VILES: There was a warning from Wall Street. Institutional investors are not explorers. In fact, they're somewhat timid. And with or without commercialization the government will have to lead the way in space.

(END VIDEOTAPE)

VILES: The Aldridge commission due to report its recommendations in June. Its mandate is sweeping to set the agenda for space exploration well into the 21st century.

DOBBS: Thank you very much.

Joining me now for more on the future of space exploration, astrophysicist Charles Liu of the National Museum of Natural History. Good to have you with us. The idea of commercialization versus federal funding here to drive NASA. Which is the better approach short and long term?

PROF. CHARLES LIU, ASTROPHYSICS, CUNY: In the short term, if you ignore basic research and funding, you're going to run out of money in this limited budget era before you get anywhere close to the moon or Mars. In the long term you should definitely bring in the private sector. But after the government, academia and non-profit organizations establish the basic research foundations that are so necessary to triple this magnitude.

DOBBS: Billions of dollars, Mars to the moon, the cosmos. On 15 to 20 billion a year, does that make sense?

LIU: Not possible under current technology. That's why basic research is so important. People don't realize that before we went to the moon on the Apollo missions there was over a decade of some of the most intensive basic astronomy space science astrophysics research in the history of humanity. If we're going to try to get somewhere like the moon or to Mars on a shoestring budget, we have to rely on the ability of our innovation and our discovery to find us cheaper ways of getting there in the long run.

DOBBS: Quickly, the Opportunity, Spirit rovers sending back fabulous data detailed and imagery, characterized what we've learned and how important the mission has been.

LIU: We are now almost 100 percent certain that Mars was once wet. Now as Spirit and Opportunity are rolling around and checking out the craters and the land forms on Mars, we're trying to figure out exactly where that life might have been.

DOBBS: For that we need a mission to Mars. Charles Liu, thank you very much.

LIU: My pleasure.

DOBBS: Still ahead. A warning that soaring energy prices will be painful not only for you and me but for the entire world.
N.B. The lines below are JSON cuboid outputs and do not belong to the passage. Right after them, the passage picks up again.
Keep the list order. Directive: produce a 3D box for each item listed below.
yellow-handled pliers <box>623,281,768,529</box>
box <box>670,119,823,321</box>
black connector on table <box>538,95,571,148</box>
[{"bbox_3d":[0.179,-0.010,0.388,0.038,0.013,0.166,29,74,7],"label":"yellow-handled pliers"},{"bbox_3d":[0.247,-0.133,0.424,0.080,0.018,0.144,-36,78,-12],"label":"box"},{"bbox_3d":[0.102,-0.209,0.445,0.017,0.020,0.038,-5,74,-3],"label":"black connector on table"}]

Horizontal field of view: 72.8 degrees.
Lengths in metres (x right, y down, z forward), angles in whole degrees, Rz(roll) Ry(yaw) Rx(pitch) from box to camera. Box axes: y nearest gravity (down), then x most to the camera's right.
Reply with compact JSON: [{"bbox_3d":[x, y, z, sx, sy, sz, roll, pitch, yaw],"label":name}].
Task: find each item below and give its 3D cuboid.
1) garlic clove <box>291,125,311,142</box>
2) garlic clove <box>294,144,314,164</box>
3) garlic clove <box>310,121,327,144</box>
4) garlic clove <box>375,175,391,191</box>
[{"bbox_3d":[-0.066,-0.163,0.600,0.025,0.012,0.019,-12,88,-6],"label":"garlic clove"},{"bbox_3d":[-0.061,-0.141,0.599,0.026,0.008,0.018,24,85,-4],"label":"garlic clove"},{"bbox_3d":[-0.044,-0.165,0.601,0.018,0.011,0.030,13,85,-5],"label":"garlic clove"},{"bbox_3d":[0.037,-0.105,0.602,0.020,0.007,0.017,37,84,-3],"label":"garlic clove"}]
We'll have that and a great deal more still ahead. Please stay with us.

(COMMERCIAL BREAK)

DOBBS: Stocks a little higher on Wall Street today. The Dow up more than three points. The Nasdaq added almost 12. The S&P 500 up over 2. Energy prices soared again today. Christine Romans with the story -- Christine.
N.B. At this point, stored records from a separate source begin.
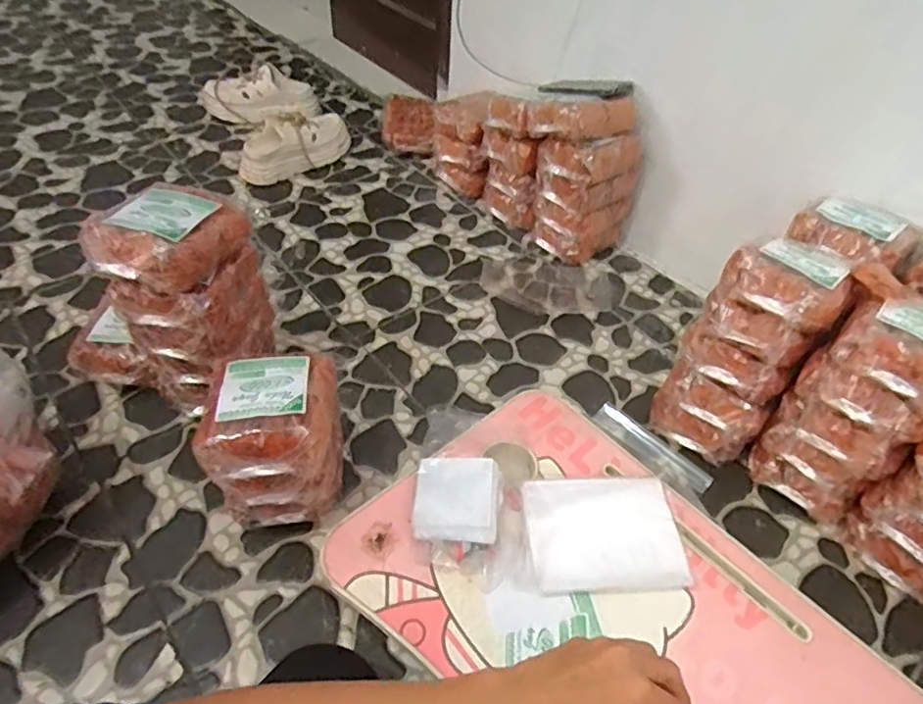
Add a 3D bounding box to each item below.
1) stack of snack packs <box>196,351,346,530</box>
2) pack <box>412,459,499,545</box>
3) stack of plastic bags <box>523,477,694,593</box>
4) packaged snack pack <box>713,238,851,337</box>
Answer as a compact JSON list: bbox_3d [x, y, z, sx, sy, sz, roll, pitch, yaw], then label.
[{"bbox_3d":[-0.215,0.108,0.692,0.130,0.182,0.148,1,48,-5],"label":"stack of snack packs"},{"bbox_3d":[-0.005,0.175,0.694,0.102,0.033,0.107,5,48,-1],"label":"pack"},{"bbox_3d":[0.168,0.210,0.685,0.179,0.030,0.128,-1,48,-6],"label":"stack of plastic bags"},{"bbox_3d":[0.406,-0.091,0.704,0.143,0.050,0.132,-32,58,-29],"label":"packaged snack pack"}]

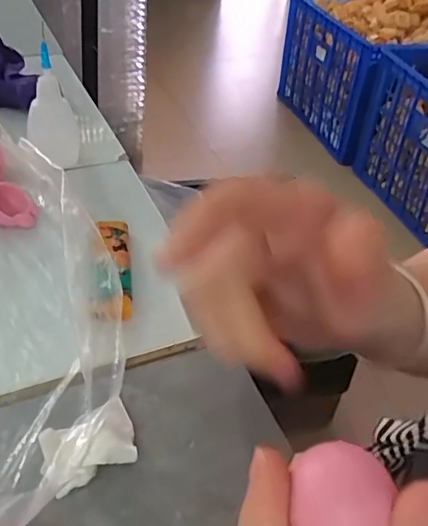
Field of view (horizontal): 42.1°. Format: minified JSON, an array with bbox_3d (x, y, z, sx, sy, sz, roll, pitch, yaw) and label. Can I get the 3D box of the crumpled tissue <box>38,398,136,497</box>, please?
[{"bbox_3d":[-0.056,0.083,0.252,0.043,0.012,0.035,-17,46,-26],"label":"crumpled tissue"}]

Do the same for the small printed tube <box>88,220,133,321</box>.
[{"bbox_3d":[-0.062,0.003,0.336,0.023,0.016,0.081,-1,41,-10],"label":"small printed tube"}]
CHRISTINE ROMANS, CNN CORRESPONDENT: Crude oil prices above $39 a barrel. Highest since 1990. Gasoline futures for the seventh day in a row set a record high. We know those energy prices are squeezing middle class Americans. Now, the International Energy Agency says high oil prices will be painful for the entire world economy. In fact, the IEA says energy prices will stay high and may inflict substantial damage to countries that import oil. Lou, those higher energy prices have been a boom for the major oil companies in their profits. Indeed the quarter overall has been blockbuster. S&P 500 company earnings up 25 percent. Look at the stock market averages. They are barely higher for the year for the S&P 500. Lower for the Dow and the Nasdaq.
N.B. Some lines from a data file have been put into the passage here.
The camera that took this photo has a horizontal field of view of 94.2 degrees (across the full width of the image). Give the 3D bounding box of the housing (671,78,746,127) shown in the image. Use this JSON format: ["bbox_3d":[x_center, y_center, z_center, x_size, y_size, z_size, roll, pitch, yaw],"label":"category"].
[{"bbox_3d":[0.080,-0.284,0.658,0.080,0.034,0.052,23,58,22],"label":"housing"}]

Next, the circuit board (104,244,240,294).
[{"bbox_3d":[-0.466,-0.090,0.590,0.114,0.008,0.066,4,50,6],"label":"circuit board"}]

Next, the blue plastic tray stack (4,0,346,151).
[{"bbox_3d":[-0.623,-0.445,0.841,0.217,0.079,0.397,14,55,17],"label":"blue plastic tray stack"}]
DOBBS: And it sounds like a lousy summer for gasoline prices.

ROMANS: A lousy summer. No end in sight for gasoline prices.

DOBBS: Still ahead, the results of tonight's poll. A reminder to check our website for our complete list of companies that to this point we have confirmed to be exporting America. CNN.com/lou. We continue in a moment. Please stay with us.

(COMMERCIAL BREAK)

DOBBS: The results of tonight's poll. 66 percent of you say race does play a significant part in the national debate over immigration reform. That's our broadcast. Join us tomorrow. Edward Peck, former U.S. ambassador to Iraq, will be here. Ambassador Peck says the United States should withdraw from Iraq and as soon as possible.

And we continue our special report on exporting America. More companies finding that outsourcing simply isn't worth the price. For all of us here good night from New York. "ANDERSON COOPER 360" is next.